*Passage to read:*

Synthetic peptide could reduce vascular problems associated with COVID-ARDS

A synthetic peptide developed by researchers at Augusta University’s Medical College of Georgia could help reduce vascular problems associated with acute respiratory distress syndrome in COVID-19.

In severe cases, COVID-19 is associated with the syndrome, which happens when fluid builds up in the tiny, elastic air sacs in the lungs, keeping them from filling with enough air and keeping oxygen from reaching the bloodstream.

“These are the people who get the sickest from the virus,” said Rudolf Lucas, PhD, vascular biologist in the Vascular Biology Center at the Medical College of Georgia. “It is a pathology with a very bad prognosis. Many of these patients must go on a ventilator and a significant percentage of them succumb.”

Researchers have long known that COVID-ARDS is accompanied by a cytokine storm, when an over-aggressive immune system releases too many of these signaling proteins — which in healthy amounts help stimulate the immune system fight the infection — into the blood stream, which can eventually lead to multi-system organ failure. This cytokine storm can also occur in non-COVID ARDS. Since both severe COVID and non-COVID ARDS have a comparable mortality, Lucas and his team are working to delineate how the former differs from the latter and to identify novel therapeutic avenues.

“In agreement with recent findings by others, we think that what could represent the main difference is that SARS-CoV2-induced ARDS has a much higher vasculopathy, so much higher damage to the vasculature, as compared to non-COVID ARDS,” he explains. “This prompted us, and others, to look for factors specific to SARS-CoV-2 that make the endothelium that lines the blood vessels in the body so dysfunctional.”

When looking at endothelial cells body-wide, researchers have actually reported finding very little virus. What has been found, however, is that levels of the virus’s spike protein, which it uses to bind to receptors throughout the body, are higher in the serum of people with the more severe cases and can be detected even months after clearing most of the infection.

“So, we started looking into whether the receptor binding domain of the spike protein does something to the endothelial cells in the lungs,” Lucas said. “We found that the spike protein — specifically the subunit which contains the receptor binding site — makes endothelial cells dysfunctional.”

*Exercise:*
Reproduce the portion of the peptide article starting at "Synthetic peptide could" and ending at "reaching the bloodstream.".

*Records supplied:*
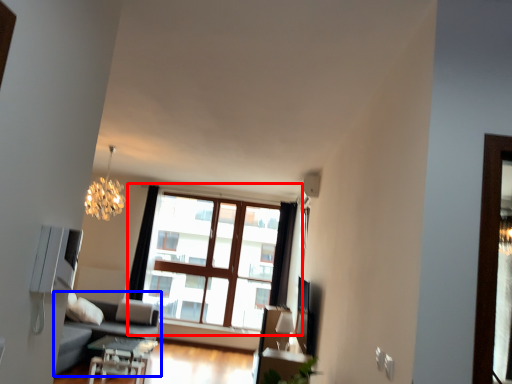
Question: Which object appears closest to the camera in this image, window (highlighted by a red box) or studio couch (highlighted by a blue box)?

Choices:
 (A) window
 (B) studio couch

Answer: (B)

==

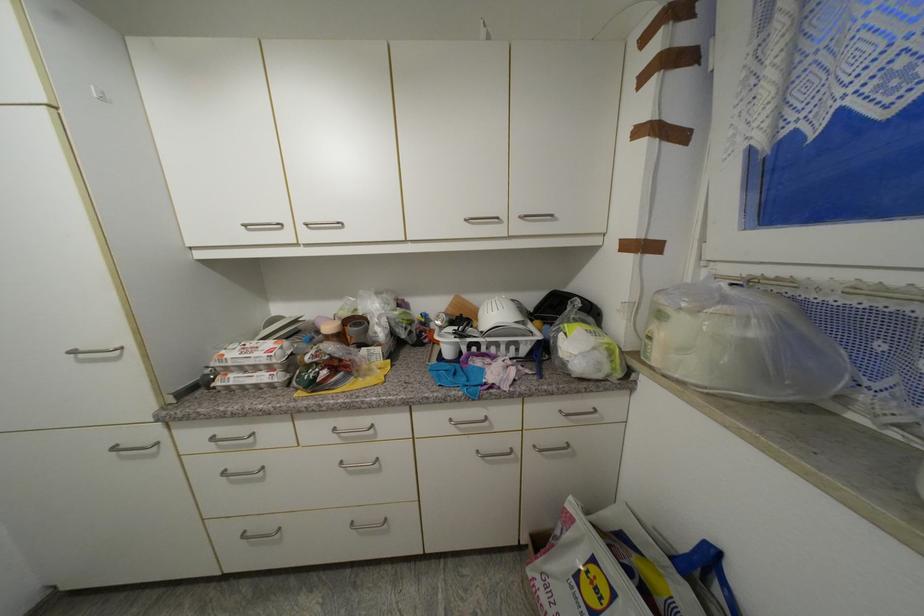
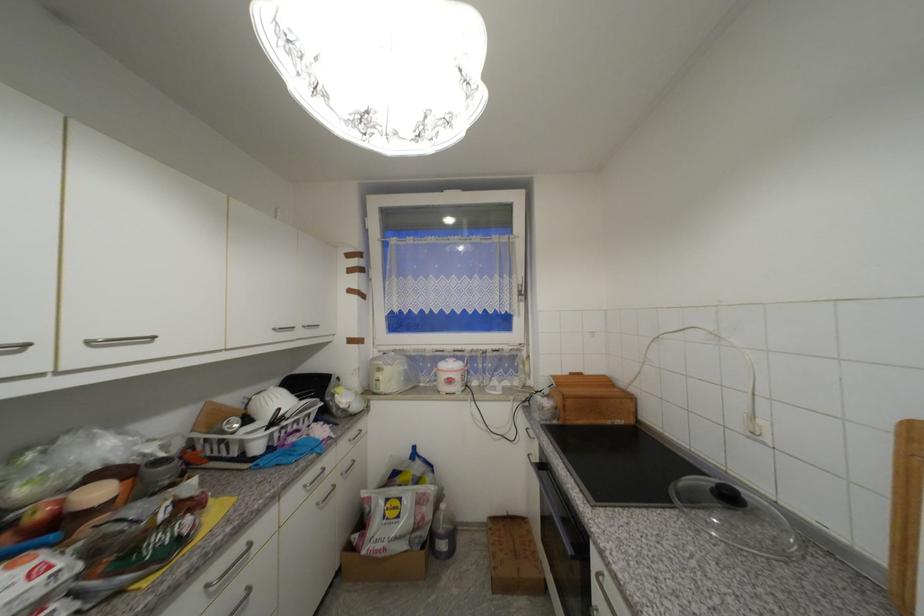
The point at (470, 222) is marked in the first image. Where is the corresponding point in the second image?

*Answer to the problem:*
Synthetic peptide could reduce vascular problems associated with COVID-ARDS

A synthetic peptide developed by researchers at Augusta University’s Medical College of Georgia could help reduce vascular problems associated with acute respiratory distress syndrome in COVID-19.

In severe cases, COVID-19 is associated with the syndrome, which happens when fluid builds up in the tiny, elastic air sacs in the lungs, keeping them from filling with enough air and keeping oxygen from reaching the bloodstream.